Coverage could be spotted everywhere, protecting players, tourists, sales promotions and construction.

According to FIFA, 2014’s World Cup racked up 3.2 billion viewers. While Russia provides a venue for the rest of the world to compete, such a large audience also provides a prime opportunity for terrorist groups and mounting safety concerns.

History has shown that major sporting events are not immune to acts of terror, and some have been devastated by them. For example, during the 1972 Summer Olympics in Munich, eight terrorists from a Palestinian terrorist organization known as Black September breached the apartments of Israeli athletes in the Olympic Village.

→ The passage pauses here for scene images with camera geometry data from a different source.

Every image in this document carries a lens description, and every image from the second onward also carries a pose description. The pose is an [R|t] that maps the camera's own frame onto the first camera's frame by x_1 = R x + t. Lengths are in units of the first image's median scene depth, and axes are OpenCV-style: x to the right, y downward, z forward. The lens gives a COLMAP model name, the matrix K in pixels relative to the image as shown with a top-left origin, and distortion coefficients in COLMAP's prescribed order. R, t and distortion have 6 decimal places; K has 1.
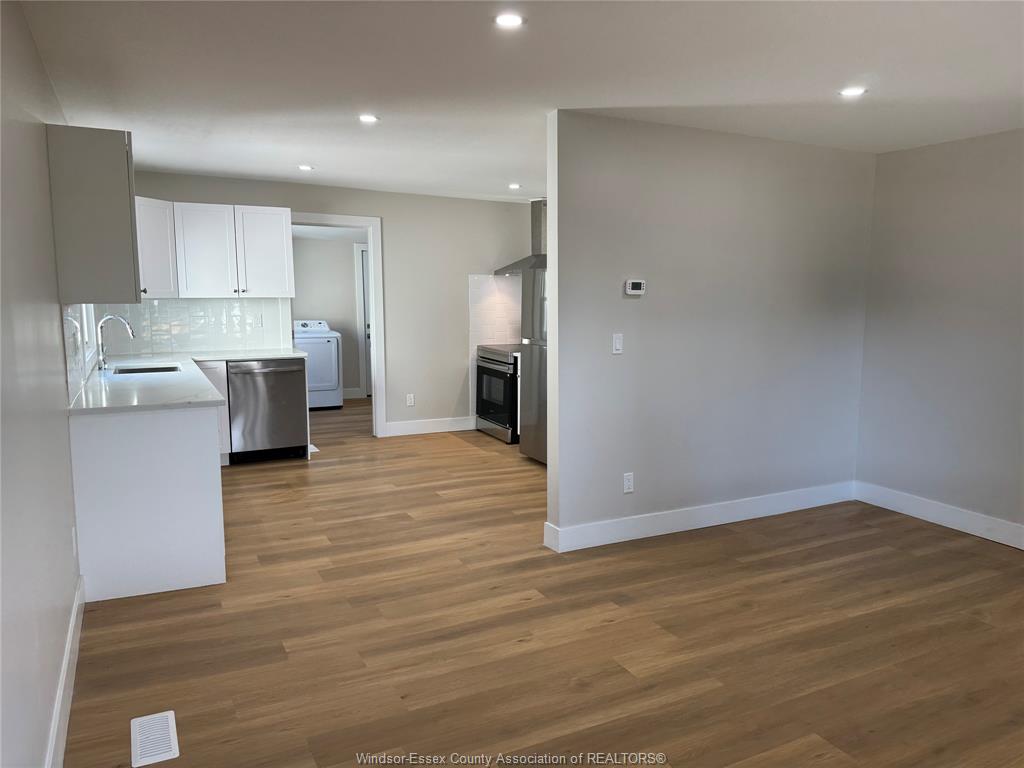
lens RADIAL K [[713.6, 0, 516.7], [0, 713.6, 382.3], [0, 0, 1]] dist [0.127006, -0.161708]
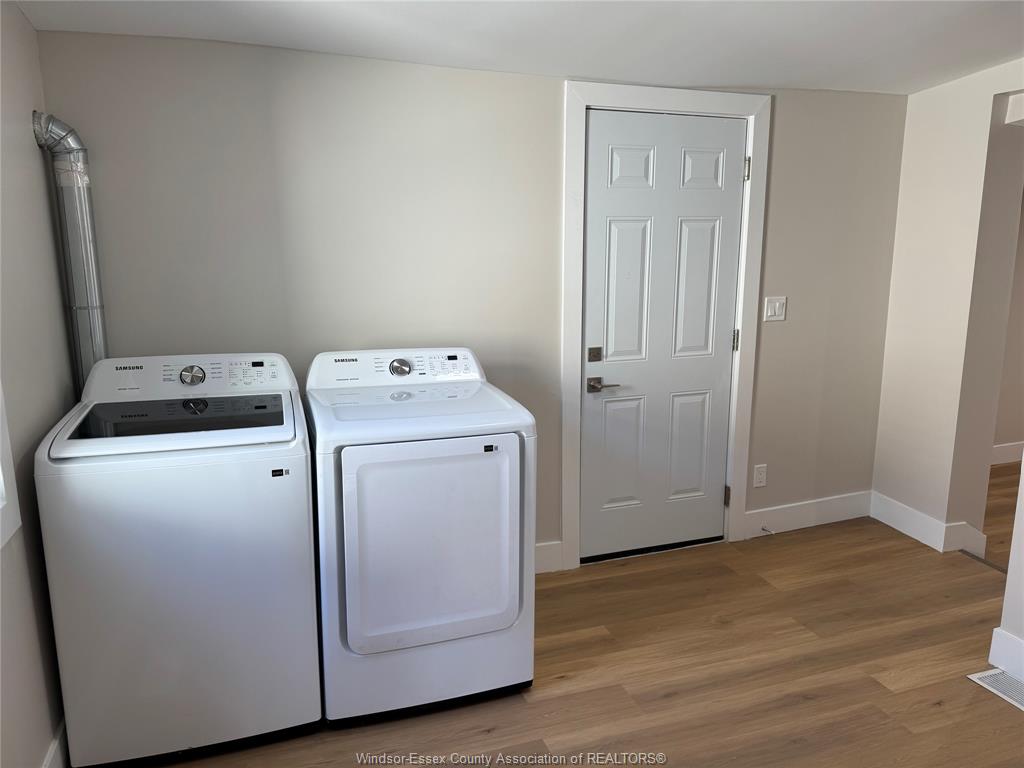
lens RADIAL K [[713.6, 0, 516.7], [0, 713.6, 382.3], [0, 0, 1]] dist [0.127006, -0.161708]
pose [[0.990174, 0.023239, -0.137898, -0.321661], [-0.014036, 0.997631, 0.067339, -0.143261], [0.139136, -0.064742, 0.988155, 1.114289]]
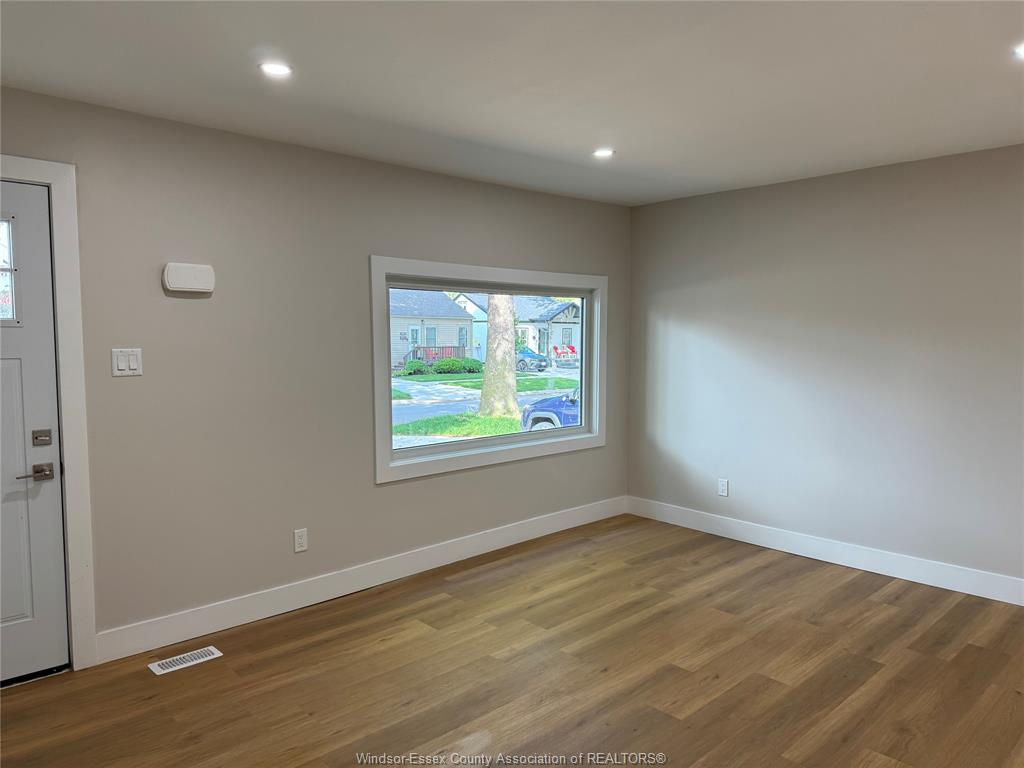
lens RADIAL K [[723.3, 0, 520.2], [0, 723.3, 390.4], [0, 0, 1]] dist [0.133806, -0.157187]
pose [[-0.959644, 0.012193, -0.280952, 0.390732], [-0.045266, 0.979334, 0.197117, -0.093984], [0.277549, 0.201880, -0.939261, 0.773052]]
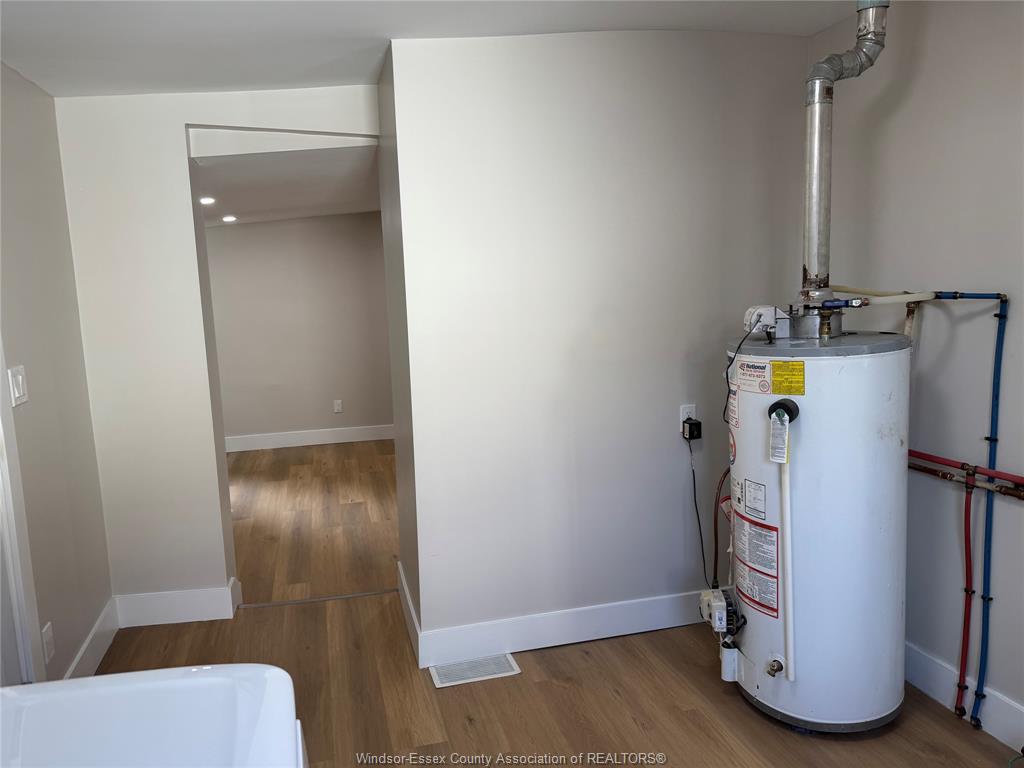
lens RADIAL K [[726.0, 0, 510.5], [0, 726.0, 384.3], [0, 0, 1]] dist [0.003339, 0.001804]
pose [[0.207252, -0.135911, 0.968801, -0.503334], [0.133079, 0.985014, 0.109717, -0.170966], [-0.969194, 0.106188, 0.222233, 1.387793]]
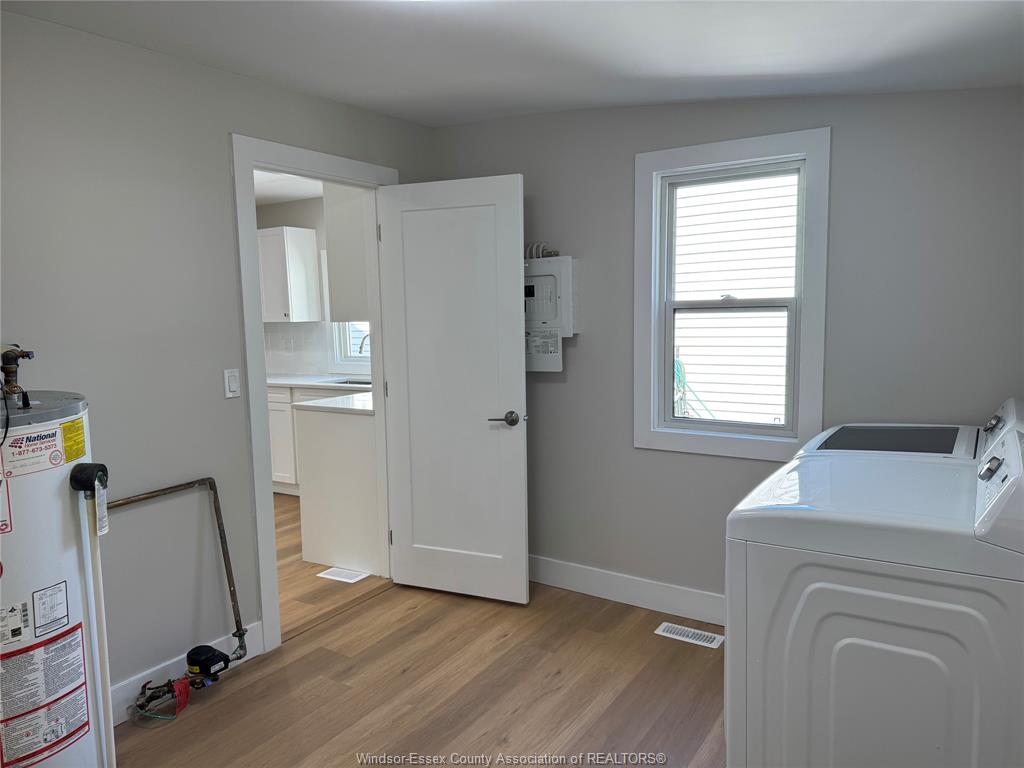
lens RADIAL K [[705.7, 0, 539.3], [0, 705.7, 385.4], [0, 0, 1]] dist [0.067823, 0.000717]
pose [[-0.858694, 0.072549, -0.507328, -0.150756], [-0.042814, 0.976314, 0.212082, -0.210201], [0.510697, 0.203834, -0.835249, 1.674923]]
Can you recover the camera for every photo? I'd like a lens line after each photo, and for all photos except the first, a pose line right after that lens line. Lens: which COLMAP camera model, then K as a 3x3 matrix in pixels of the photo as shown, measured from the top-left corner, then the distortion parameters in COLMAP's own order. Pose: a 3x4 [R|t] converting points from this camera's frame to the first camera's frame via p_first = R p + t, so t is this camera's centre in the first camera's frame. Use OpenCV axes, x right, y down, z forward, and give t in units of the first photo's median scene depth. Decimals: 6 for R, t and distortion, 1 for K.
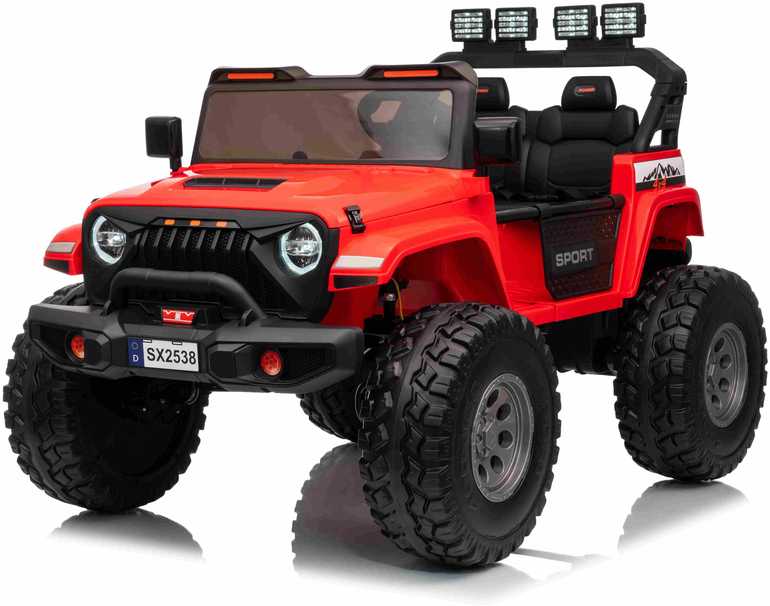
lens RADIAL K [[1980.1, 0, 385.0], [0, 1980.1, 303.0], [0, 0, 1]] dist [0.003907, -0.075664]
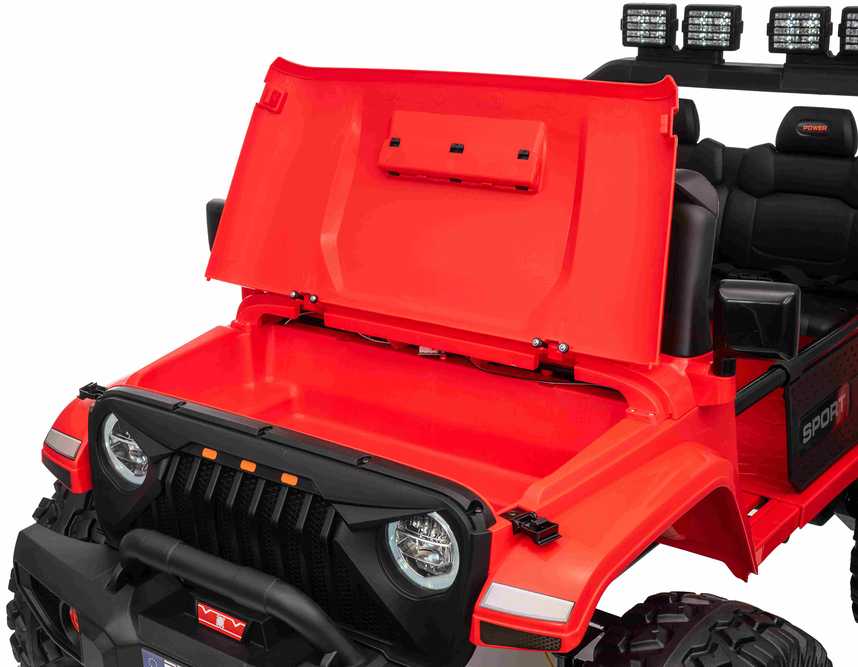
lens RADIAL K [[1317.9, 0, 360.6], [0, 1317.9, 316.8], [0, 0, 1]] dist [-0.005826, 0.079155]
pose [[0.995664, 0.014912, -0.091817, -0.025155], [0.001269, 0.984798, 0.173701, -0.153776], [0.093012, -0.173064, 0.980509, 0.610925]]
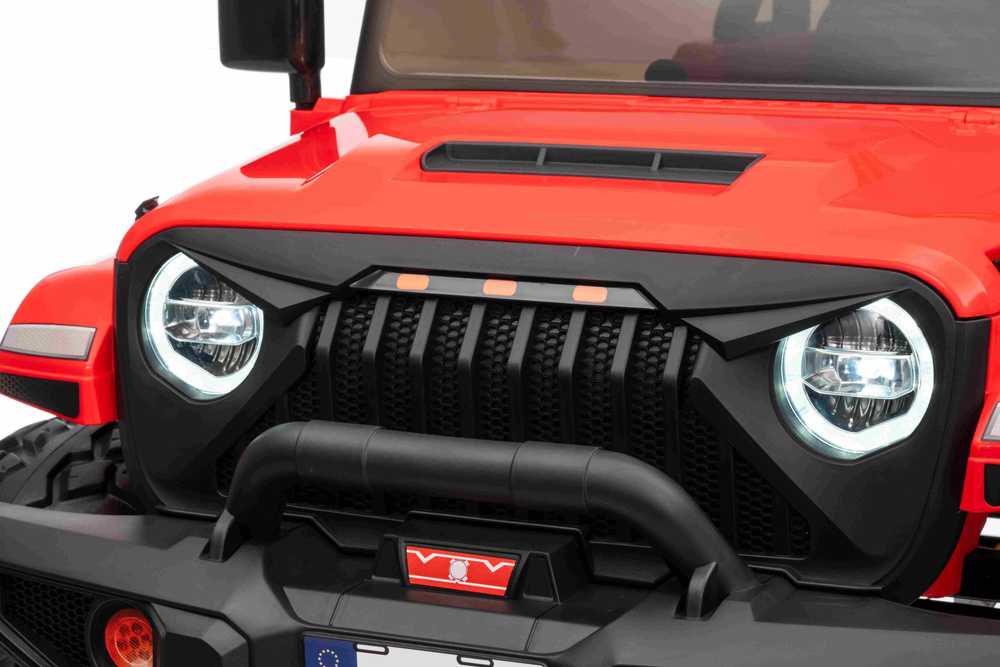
lens RADIAL K [[3130.3, 0, 500.0], [0, 3130.3, 333.5], [0, 0, 1]] dist [-0.039314, -0.087300]
pose [[0.993225, -0.003509, 0.116156, -0.155921], [-0.000143, 0.999506, 0.031424, -0.048834], [-0.116209, -0.031228, 0.992734, 0.469357]]
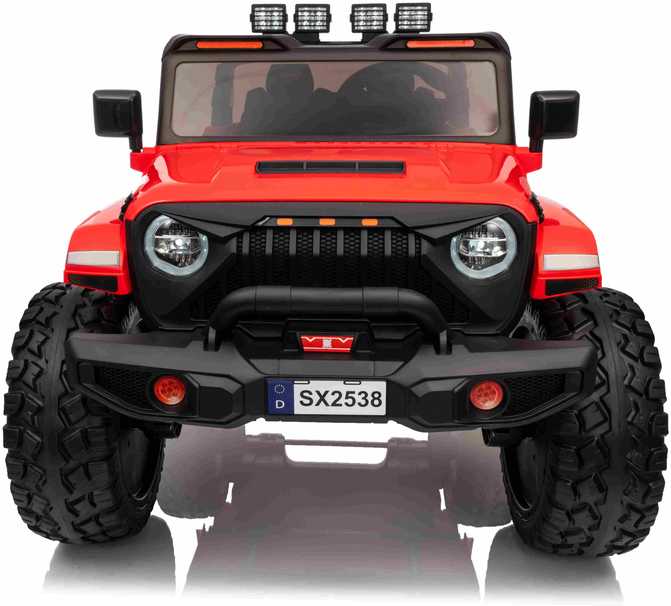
lens RADIAL K [[843.3, 0, 313.6], [0, 843.3, 301.0], [0, 0, 1]] dist [-0.000316, -0.005170]
pose [[0.853009, -0.114889, 0.509093, -0.272299], [0.049396, 0.988863, 0.140395, -0.056092], [-0.519553, -0.094612, 0.849184, 0.708361]]
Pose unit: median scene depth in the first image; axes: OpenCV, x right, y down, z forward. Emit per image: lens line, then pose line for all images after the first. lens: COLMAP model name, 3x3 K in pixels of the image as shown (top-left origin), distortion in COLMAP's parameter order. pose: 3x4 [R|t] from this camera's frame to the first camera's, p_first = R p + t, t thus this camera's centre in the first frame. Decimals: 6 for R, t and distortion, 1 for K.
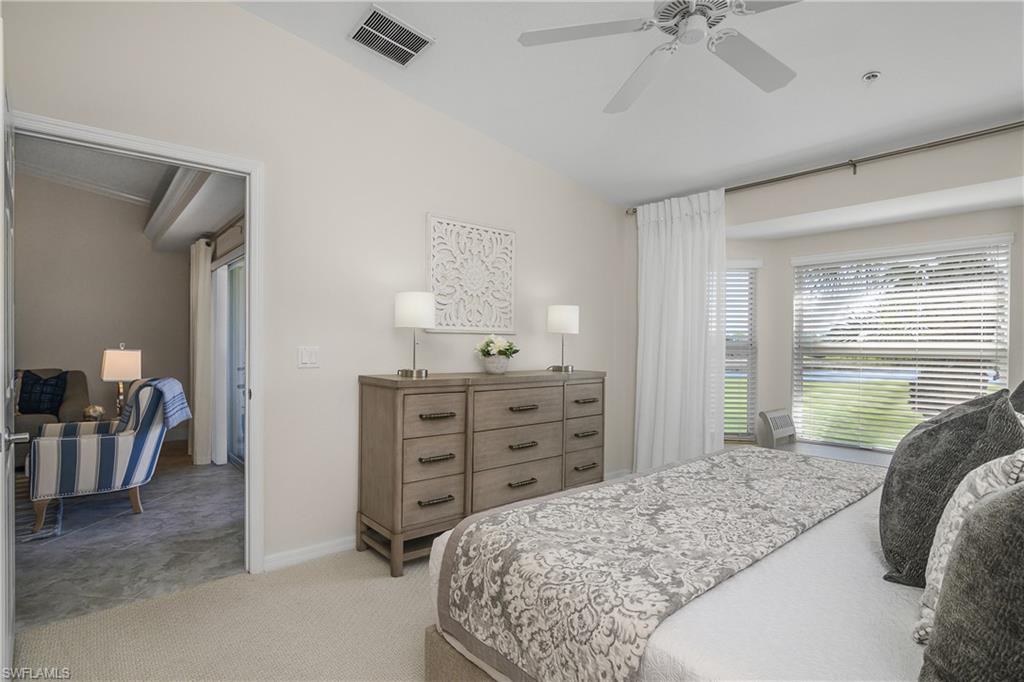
lens RADIAL K [[502.0, 0, 508.3], [0, 502.0, 343.5], [0, 0, 1]] dist [-0.015483, 0.001213]
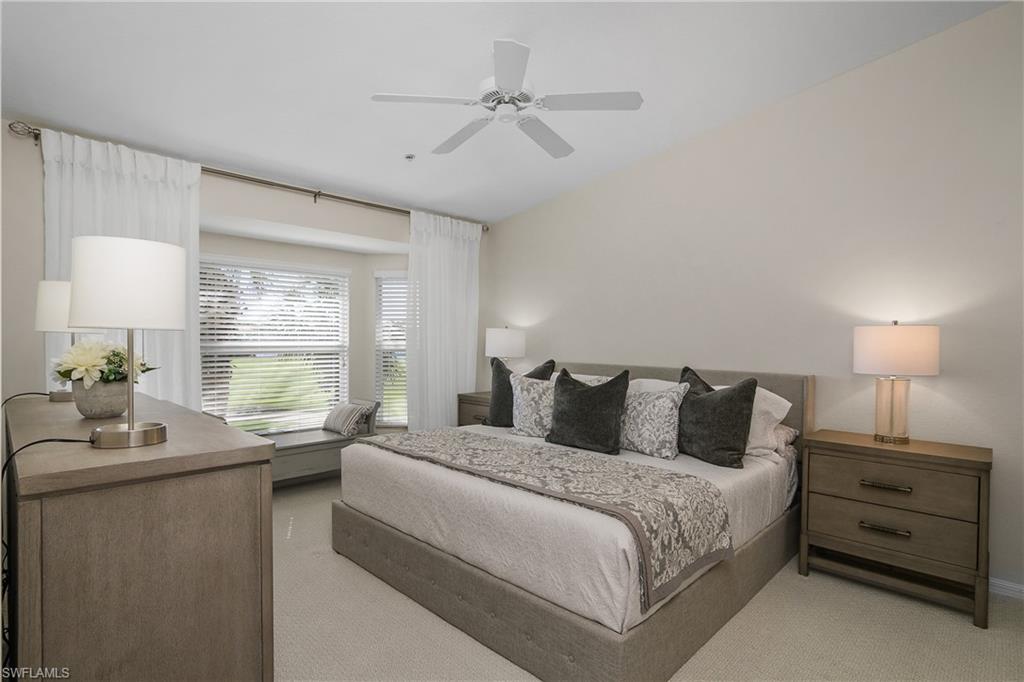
lens RADIAL K [[502.0, 0, 508.7], [0, 502.0, 342.5], [0, 0, 1]] dist [-0.015483, 0.001213]
pose [[-0.076069, -0.014915, 0.996991, -0.999078], [-0.006770, 0.999873, 0.014442, -0.043219], [-0.997080, -0.005651, -0.076161, 1.138762]]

After a 20-hour hostage crisis, 11 Israelis had been killed, along with one Munich police officer and five of the terrorists. More recent incidents include the 2013 Boston Marathon bombing that killed three people and injured more than 260 and the2015 attack outside Stade de France in Paris, in which suicide bombers detonated their vests in three different areas around the stadium. This was part of a coordinated set of shootings and bombings around Paris that left 130 people dead and hundreds wounded.

According to underwriters Chris Parker and Chris Rackliffe at Beazley, the key to covering terrorism exposure is to take into account the location and assets that are being insured. “Whether there will be any high-profile or controversial individuals or companies present at the location to be insured; the physical security that an insured has in place at the locations to be insured; and their previous loss record—all of these factors have an effect on the premium rate that would be charged.”

With 64 matches played by 32 countries across 11 different cities, all within a month’s span, security and safety are a high priority for the host country. But Russia’s participation in the Syrian Civil War and policies across its Caucuses have heightened terrorist tensions inside its borders, and the last few years in Russia have seen a number of terrorist attacks, including a 2017 bombing in the St. Petersburg subway that killed 11 people and wounded more than 40. These attacks have not gone unnoticed, and premiums for covering terrorist attacks have risen almost 10% since Brazil’s 2014 World Cup. Beazley estimates that kidnap and extortion coverage runs about $25 million while policies for terrorism and loss of attraction total $250 million. For cyber attacks and data breaches, coverage can cost over $200 million.

Beazley World Cup

With Russia dealing with high costs and stakes, the post-Soviet country has ordered its authorities to withhold from the media information regarding murders, thefts and police investigations. This blackout will be carried out until July 25, 10 days after the World Cup ends.

“From a terrorism and K&R [kidnap and ransom] perspective, we assess each risk on its own individual merits and would not take into account the fact that information might have been withheld by the Russian Interior Ministry—unless there was another sporting event in Russia, of course,” Parker and Rackliffe said. “We would ask for the same information that we need in order to assess any exposure, and if the answers to the questions are unsatisfactory, then this would have an effect on our risk appetite for that particular event.”

While insurance companies have certainly done their homework for covering this year’s soccer tournament, it could pale in comparison to the plans and underwriting needed for the 2022 World Cup being held in Qatar. News of corruption, poor working conditions and terrorism could escalate premiums even higher when compared to today’s standards.

“We would say that there has actually been a much more recent turning point,” Parker and Rackliffe said. “Over the past 18 to 24 months, attacks at music and sporting events have changed the nature of risks and now mean much greater exposure for event organizers.”